A selected card is torn to pieces, and these, with the exception of one piece, are put into a small envelope which is handed for safe keeping to the one who drew the card. A cigarette is borrowed, but when lighted it will not draw. On examination it is found that it contains the destroyed card, all but the one piece that is held by one of the audience. Then the envelope is opened, and instead of the pieces the tobacco of the cigarette is found inside.
The properties for the trick are not at all elaborate. The performer needs: 1. A pack of cards. 2. An imitation cigarette, made by tightly rolling around a lead pencil a duplicate of the card that is to be destroyed, minus a small piece. The pencil is withdrawn and the card is wrapped in a bit of white paper. At the ends the paper is tucked into the card and closed by pasting on some cigarette tobacco, so that it will resemble the genuine article. 3. Two small "pay" envelopes. In one of these is a pinch of tobacco and the piece torn from the card in the fake cigarette. 4. A package of genuine cigarettes. 5. A box of matches.
To exhibit the trick the package of cigarettes and the imitation article are in the left side pocket of the trousers. The two envelopes are in the right side pocket of the vest, and the box of matches is in the trousers' pocket on the right side.
The card to correspond with the one in the imitation cigarette is on the top of the pack. Going to one of the audience the performer makes the pass and forces the card. When the one who draws the card has looked at it and made a mental note of it, he is requested to tear the card in two, then in quarters, and again and again until it is in small pieces. In the meantime the performer takes the envelopes out of his vest pocket, and palming the prepared one offers the empty one to the person who holds the pieces of the card, with the request that he puts the pieces into it.
When it is returned to the performer, he turns to the audience and says: "I must ask the indulgence of the audience, but I have a craving for a cigarette. Will some gentleman oblige me with one?" As the attention of the audience is at that moment taken off the performer's hands, he takes advantage of it to exchange the envelopes. Addressing himself to the one who drew the card, he says, "Will you be good enough, Sir, to keep one piece of the card, so as to identify it later on?" While saying this he opens the envelope, takes out the piece of card, and then sealing the envelope hands both to the gentleman. Noticing that some one is offering him a cigarette, the performer remarks: "I have some of my own cigarettes, but prefer one of yours." While saying this he takes from his left-hand pocket the package of cigarettes, shows it, and puts it back.

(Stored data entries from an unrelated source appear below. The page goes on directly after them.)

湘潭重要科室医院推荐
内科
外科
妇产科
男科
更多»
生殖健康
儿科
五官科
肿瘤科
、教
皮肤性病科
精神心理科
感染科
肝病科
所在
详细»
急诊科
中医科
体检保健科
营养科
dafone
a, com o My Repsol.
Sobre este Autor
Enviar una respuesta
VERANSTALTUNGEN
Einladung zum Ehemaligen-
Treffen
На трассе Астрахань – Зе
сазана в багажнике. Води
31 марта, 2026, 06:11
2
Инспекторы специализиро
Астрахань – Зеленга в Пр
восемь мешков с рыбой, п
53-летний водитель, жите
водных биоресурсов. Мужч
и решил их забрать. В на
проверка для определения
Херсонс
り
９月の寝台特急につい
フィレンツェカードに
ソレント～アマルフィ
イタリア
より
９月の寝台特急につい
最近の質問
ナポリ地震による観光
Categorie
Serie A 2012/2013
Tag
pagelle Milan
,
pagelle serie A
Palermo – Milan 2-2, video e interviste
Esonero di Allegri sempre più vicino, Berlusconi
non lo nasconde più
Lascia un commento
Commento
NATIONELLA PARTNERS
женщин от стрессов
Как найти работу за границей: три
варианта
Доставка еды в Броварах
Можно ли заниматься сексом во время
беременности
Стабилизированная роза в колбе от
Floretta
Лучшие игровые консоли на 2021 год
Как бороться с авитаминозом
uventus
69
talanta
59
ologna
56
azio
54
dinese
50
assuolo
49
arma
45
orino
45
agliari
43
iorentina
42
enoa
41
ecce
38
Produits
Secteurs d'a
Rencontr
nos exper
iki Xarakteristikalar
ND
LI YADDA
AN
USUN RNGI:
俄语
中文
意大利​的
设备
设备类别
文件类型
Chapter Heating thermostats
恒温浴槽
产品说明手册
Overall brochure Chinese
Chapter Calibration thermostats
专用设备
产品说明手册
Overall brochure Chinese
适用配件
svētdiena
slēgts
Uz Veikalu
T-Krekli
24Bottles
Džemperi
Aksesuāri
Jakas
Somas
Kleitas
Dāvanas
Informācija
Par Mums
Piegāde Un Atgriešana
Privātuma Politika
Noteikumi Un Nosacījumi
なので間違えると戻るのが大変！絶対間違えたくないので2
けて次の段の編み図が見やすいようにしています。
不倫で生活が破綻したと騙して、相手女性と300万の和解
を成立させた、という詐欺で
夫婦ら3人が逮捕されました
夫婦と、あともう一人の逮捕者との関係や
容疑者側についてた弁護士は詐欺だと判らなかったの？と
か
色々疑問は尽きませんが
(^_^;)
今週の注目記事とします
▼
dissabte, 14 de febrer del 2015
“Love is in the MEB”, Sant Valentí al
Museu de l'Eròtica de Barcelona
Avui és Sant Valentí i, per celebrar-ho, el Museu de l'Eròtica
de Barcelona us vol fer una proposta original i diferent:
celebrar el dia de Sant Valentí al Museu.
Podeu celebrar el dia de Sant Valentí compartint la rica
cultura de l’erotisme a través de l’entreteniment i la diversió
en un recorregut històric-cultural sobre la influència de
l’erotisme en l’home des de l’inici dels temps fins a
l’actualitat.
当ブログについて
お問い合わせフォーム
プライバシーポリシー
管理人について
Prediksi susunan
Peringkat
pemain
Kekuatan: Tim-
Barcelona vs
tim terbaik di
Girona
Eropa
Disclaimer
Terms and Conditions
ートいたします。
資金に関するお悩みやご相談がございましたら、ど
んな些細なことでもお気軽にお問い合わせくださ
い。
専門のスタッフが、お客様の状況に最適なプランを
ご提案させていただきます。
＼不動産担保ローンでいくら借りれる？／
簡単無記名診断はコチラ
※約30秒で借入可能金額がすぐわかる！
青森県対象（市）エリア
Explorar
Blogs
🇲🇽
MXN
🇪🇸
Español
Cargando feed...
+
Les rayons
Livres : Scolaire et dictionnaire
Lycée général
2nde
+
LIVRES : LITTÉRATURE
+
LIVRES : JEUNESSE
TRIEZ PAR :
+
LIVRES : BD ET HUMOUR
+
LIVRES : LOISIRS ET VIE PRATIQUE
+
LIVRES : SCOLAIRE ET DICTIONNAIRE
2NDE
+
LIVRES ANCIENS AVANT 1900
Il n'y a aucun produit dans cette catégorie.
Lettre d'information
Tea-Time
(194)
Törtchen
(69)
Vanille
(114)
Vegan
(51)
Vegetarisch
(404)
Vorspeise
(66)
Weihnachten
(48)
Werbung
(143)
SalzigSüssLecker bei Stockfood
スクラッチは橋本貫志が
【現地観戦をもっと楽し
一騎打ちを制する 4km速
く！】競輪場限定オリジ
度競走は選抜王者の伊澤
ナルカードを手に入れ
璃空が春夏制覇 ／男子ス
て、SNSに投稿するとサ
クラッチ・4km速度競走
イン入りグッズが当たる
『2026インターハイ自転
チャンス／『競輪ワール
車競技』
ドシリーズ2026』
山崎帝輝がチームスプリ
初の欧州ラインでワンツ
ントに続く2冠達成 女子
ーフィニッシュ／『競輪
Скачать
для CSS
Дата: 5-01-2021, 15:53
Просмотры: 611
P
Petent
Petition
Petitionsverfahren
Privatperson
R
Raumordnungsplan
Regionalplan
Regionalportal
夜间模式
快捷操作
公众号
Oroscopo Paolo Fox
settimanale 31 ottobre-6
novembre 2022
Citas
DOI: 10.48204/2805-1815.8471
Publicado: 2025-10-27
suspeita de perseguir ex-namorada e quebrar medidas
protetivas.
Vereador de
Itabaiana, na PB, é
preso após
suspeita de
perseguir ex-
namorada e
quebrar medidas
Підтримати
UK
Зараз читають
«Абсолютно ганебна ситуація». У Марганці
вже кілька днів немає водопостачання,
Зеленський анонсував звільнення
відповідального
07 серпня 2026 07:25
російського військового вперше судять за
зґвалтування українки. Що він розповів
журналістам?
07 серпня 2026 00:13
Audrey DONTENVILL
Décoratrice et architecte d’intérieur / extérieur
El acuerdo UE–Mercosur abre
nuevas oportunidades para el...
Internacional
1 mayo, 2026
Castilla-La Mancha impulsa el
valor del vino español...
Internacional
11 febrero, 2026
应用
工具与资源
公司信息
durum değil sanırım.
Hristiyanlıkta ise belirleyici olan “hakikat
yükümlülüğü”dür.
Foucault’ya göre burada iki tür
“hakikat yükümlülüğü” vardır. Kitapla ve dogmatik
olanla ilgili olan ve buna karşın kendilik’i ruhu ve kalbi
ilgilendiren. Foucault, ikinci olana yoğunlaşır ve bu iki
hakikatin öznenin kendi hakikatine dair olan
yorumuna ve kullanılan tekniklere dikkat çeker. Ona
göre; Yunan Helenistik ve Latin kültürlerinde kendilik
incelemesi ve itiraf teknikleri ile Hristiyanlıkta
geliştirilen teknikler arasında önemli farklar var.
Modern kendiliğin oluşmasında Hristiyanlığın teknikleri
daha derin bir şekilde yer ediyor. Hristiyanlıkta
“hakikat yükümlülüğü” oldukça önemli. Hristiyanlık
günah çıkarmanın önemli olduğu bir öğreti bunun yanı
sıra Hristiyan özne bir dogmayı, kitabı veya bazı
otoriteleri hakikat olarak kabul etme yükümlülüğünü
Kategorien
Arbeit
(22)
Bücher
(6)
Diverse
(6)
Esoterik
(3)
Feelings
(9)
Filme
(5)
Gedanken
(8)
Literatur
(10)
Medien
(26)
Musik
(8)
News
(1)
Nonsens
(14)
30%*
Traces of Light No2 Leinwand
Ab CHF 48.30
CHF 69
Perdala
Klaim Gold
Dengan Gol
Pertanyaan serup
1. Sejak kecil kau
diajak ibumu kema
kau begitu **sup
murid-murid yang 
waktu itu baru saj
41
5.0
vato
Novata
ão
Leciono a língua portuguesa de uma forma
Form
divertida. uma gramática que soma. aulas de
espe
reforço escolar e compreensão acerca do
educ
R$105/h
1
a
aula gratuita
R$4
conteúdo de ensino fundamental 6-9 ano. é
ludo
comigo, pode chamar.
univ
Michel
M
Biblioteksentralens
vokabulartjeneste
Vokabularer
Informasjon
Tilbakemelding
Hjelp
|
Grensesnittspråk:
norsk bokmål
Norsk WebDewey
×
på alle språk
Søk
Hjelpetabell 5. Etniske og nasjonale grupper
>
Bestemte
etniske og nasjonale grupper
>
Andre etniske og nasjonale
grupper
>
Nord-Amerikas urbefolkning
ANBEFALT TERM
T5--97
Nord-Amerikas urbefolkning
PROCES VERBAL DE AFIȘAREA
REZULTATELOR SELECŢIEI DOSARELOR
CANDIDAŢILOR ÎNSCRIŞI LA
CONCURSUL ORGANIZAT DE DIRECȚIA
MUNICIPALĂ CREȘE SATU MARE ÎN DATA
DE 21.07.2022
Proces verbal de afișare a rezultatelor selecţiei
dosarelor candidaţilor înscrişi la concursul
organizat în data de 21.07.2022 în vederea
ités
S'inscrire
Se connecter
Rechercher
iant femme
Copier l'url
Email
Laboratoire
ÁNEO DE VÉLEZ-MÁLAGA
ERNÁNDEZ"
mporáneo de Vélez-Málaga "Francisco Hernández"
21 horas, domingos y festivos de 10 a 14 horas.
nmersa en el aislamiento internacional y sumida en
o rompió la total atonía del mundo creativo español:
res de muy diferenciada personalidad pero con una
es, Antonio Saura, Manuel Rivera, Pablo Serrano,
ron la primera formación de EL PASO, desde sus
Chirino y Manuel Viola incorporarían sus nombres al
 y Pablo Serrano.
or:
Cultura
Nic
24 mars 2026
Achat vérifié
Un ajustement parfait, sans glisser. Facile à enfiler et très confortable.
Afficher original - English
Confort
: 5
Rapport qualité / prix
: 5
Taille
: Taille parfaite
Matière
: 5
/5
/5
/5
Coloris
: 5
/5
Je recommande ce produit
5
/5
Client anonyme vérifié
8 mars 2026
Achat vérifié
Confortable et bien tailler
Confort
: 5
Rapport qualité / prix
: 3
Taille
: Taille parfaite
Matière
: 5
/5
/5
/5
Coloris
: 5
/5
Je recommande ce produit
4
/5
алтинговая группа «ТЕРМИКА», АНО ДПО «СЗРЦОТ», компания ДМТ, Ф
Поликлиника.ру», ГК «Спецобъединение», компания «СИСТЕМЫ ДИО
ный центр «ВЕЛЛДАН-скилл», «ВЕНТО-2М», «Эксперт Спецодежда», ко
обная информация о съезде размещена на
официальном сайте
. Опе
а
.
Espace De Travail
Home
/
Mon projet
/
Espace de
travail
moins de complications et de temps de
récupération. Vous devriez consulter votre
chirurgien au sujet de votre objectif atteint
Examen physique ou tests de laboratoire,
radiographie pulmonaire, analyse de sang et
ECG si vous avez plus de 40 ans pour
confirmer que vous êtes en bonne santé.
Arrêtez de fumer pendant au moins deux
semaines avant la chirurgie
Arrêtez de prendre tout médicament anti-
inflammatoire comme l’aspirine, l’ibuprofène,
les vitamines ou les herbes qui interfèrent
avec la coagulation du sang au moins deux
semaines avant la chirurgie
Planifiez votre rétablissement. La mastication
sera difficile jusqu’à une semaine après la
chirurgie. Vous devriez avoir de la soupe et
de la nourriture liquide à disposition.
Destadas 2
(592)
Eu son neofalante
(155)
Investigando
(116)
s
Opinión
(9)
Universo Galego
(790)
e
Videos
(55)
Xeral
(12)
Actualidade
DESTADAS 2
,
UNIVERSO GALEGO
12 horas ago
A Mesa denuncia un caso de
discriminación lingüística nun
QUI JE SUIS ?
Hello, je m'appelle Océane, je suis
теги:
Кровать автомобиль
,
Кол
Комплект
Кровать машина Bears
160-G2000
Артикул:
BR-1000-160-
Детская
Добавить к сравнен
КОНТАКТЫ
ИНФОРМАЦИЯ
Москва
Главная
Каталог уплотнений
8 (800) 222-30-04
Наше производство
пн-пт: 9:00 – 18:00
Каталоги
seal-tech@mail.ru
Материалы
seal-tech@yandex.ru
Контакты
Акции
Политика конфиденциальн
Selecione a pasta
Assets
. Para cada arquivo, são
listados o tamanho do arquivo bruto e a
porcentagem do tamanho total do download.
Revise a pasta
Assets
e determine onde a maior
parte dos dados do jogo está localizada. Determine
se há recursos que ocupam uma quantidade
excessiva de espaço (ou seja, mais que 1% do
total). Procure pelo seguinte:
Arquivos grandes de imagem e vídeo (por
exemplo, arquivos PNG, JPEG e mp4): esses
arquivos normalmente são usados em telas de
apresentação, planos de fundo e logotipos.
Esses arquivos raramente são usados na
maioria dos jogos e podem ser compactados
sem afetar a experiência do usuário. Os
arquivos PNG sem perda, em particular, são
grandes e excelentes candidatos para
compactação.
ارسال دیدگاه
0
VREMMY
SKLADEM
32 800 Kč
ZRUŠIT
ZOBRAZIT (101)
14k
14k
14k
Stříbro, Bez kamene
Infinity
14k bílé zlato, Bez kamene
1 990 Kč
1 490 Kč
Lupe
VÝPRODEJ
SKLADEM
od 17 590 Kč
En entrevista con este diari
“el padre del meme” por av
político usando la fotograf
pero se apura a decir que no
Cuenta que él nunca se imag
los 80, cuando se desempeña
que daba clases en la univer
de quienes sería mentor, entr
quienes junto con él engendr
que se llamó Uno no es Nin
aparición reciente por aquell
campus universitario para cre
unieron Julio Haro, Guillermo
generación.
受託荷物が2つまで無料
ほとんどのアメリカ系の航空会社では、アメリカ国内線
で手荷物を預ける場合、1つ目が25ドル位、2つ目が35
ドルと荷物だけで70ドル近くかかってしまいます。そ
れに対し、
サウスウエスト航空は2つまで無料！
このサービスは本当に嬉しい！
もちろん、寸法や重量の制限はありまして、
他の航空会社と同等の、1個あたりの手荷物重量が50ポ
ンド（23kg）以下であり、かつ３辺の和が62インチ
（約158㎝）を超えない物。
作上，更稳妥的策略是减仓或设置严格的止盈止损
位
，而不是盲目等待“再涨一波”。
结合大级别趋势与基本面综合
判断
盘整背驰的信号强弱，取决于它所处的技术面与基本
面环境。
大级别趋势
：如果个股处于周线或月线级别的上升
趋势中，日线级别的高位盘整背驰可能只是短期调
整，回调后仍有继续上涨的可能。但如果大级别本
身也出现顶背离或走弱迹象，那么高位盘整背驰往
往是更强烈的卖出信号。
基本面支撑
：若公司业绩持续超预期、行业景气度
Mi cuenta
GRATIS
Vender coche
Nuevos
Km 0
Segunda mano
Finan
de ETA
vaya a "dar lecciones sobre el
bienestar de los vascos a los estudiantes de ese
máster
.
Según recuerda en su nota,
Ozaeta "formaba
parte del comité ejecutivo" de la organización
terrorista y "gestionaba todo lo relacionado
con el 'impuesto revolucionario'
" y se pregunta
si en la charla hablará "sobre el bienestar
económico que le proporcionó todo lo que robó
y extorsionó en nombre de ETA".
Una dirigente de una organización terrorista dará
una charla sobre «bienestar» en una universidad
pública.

In doing this he gets rid of the envelope containing the pieces of the card and palms the prepared cigarette. Accepting the proffered cigarette with his right hand he pretends to put it in his left, but palms it and puts the prepared cigarette in his mouth, saying: "With my apologies to the audience I will take just a whiff of this." Taking the box of matches from his right-hand pocket he gets rid of the cigarette that is palmed. He strikes a match and attempts to get a light, but fails. Taking the cigarette from his mouth to see why it does not draw, he picks at it for a moment. Then opening it he discovers the card, and taking it out presents it to the gentleman who drew it. "Is that your card, Sir? It is? Thank you. Perfectly restored?—No? Ah, the piece is missing. You have it, Sir." The piece is produced and fits perfectly, proving conclusively that it is the identical card that was destroyed. "But where are the pieces that we put in the envelope?" asks the performer. The envelope is opened only to find that the pieces are gone and in their place is the tobacco of the cigarette.